Clinical Science | Trauma

Ary K. Dotiwala MD, L Keith Scott MD, Steven A Conrad MD, Laurie R Grier MD, Marco Quispe MD, Navdeep Samra MD

ePoster Presenter: Ary Dotiwala MD, LSU Health – Shreveport

Introduction/Objective: Penetrating thoracic injuries requiring pneumonectomy are uncommon and carry a significant risk of morbidity and mortality upwards of 85%. Occasionally, these patients can develop life-threatening ARDS, with the gravest outcomes associated with right-side pneumonectomies due to resultant right-heart failure. Furthermore, the use of ECMO for traumatic lung injury has demonstrated efficacy with minimal bleeding complications.

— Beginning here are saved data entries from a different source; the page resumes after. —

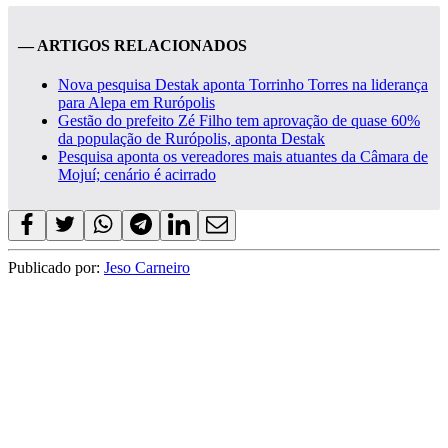
— ARTIGOS RELACIONADOS
Nova pesquisa Destak aponta Torrinho Torres na liderança
para Alepa em Rurópolis
Gestão do prefeito Zé Filho tem aprovação de quase 60%
da população de Rurópolis, aponta Destak
Pesquisa aponta os vereadores mais atuantes da Câmara de
Mojuí; cenário é acirrado
Publicado por:
Jeso Carneiro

Case Presentation: We report the case of a 24-year-old gentleman with penetrating thoracic injury who required right pneumonectomy supported with VV-ECMO for post-operative respiratory failure. The patient first arrived with 2 through-and-through gunshot wounds to the right hemithorax. He was tachycardic and hypotensive with GCS 8, and deteriorated to stage IV hemorrhagic shock with agonal respirations despite bilateral tube thoracostomies, intubation, and initiation of MTP.

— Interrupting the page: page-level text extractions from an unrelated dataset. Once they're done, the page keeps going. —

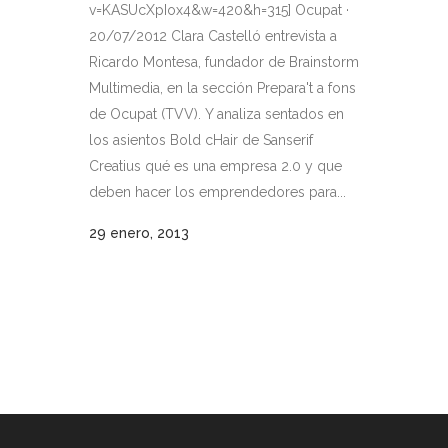
v=KASUcXpIox4&w=420&h=315] Ocupat ·
20/07/2012 Clara Castelló entrevista a
Ricardo Montesa, fundador de Brainstorm
Multimedia, en la sección Prepara't a fons
de Ocupat (TVV). Y analiza sentados en
los asientos Bold cHair de Sanserif
Creatius qué es una empresa 2.0 y que
deben hacer los emprendedores para...
29 enero, 2013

Discussion: The patient’s hemodynamics stabilized after surgery, but his hypoxia persisted. Multiple ventilator modalities were attempted unsuccessfully until the decision was made to start VV-ECMO, with the dual objective of supporting oxygenation and allowing for a superior protective lung-ventilation strategy. Subsequently, SvO2 and PaCO2 normalized, and his clinical status improved dramatically over the next 96 hours. He was decannulated and placed on high-flow nasal cannula; at this point, he was awake, conversant, and tolerating a diet. However, a subsequent aspiration due to emesis after initial decannulation led to an exacerbation of acute lung injury with precipitously increased oxygen requirements, and ultimately necessitated a second run of VV-ECMO support, a measure unique to this case. The patient was on ECMO for 23 days until weaned. He was eventually discharged and is now fully recovered without disability 3 years

Conclusion: This case demonstrates that ECMO can be a life-saving measure after traumatic pneumonectomy accompanied by severe right ventricular failure or lung failure. This is the first case we are aware of that used ECMO twice on a patient after pneumonectomy and a subsequent lung injury.

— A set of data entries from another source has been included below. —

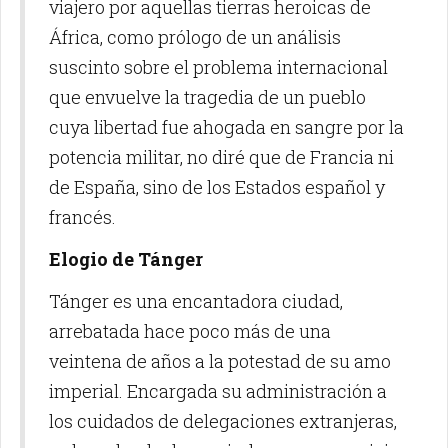
viajero por aquellas tierras heroicas de
África, como prólogo de un análisis
suscinto sobre el problema internacional
que envuelve la tragedia de un pueblo
cuya libertad fue ahogada en sangre por la
potencia militar, no diré que de Francia ni
de España, sino de los Estados español y
francés.
Elogio de Tánger
Tánger es una encantadora ciudad,
arrebatada hace poco más de una
veintena de años a la potestad de su amo
imperial. Encargada su administración a
los cuidados de delegaciones extranjeras,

The use of ECMO after traumatic pneumonectomy has been sparsely reported; this case demonstrates that ECMO can be used after pneumonectomy to allow for lung-protective ventilation as well as to overcome acute hypoxemic decompensation and allow cardiorespiratory support while the right heart adapts to the new hemodynamic changes.

We further demonstrate that complications after completion of the first ECMO run should not preclude the initiation of a second ECMO run if deemed necessary.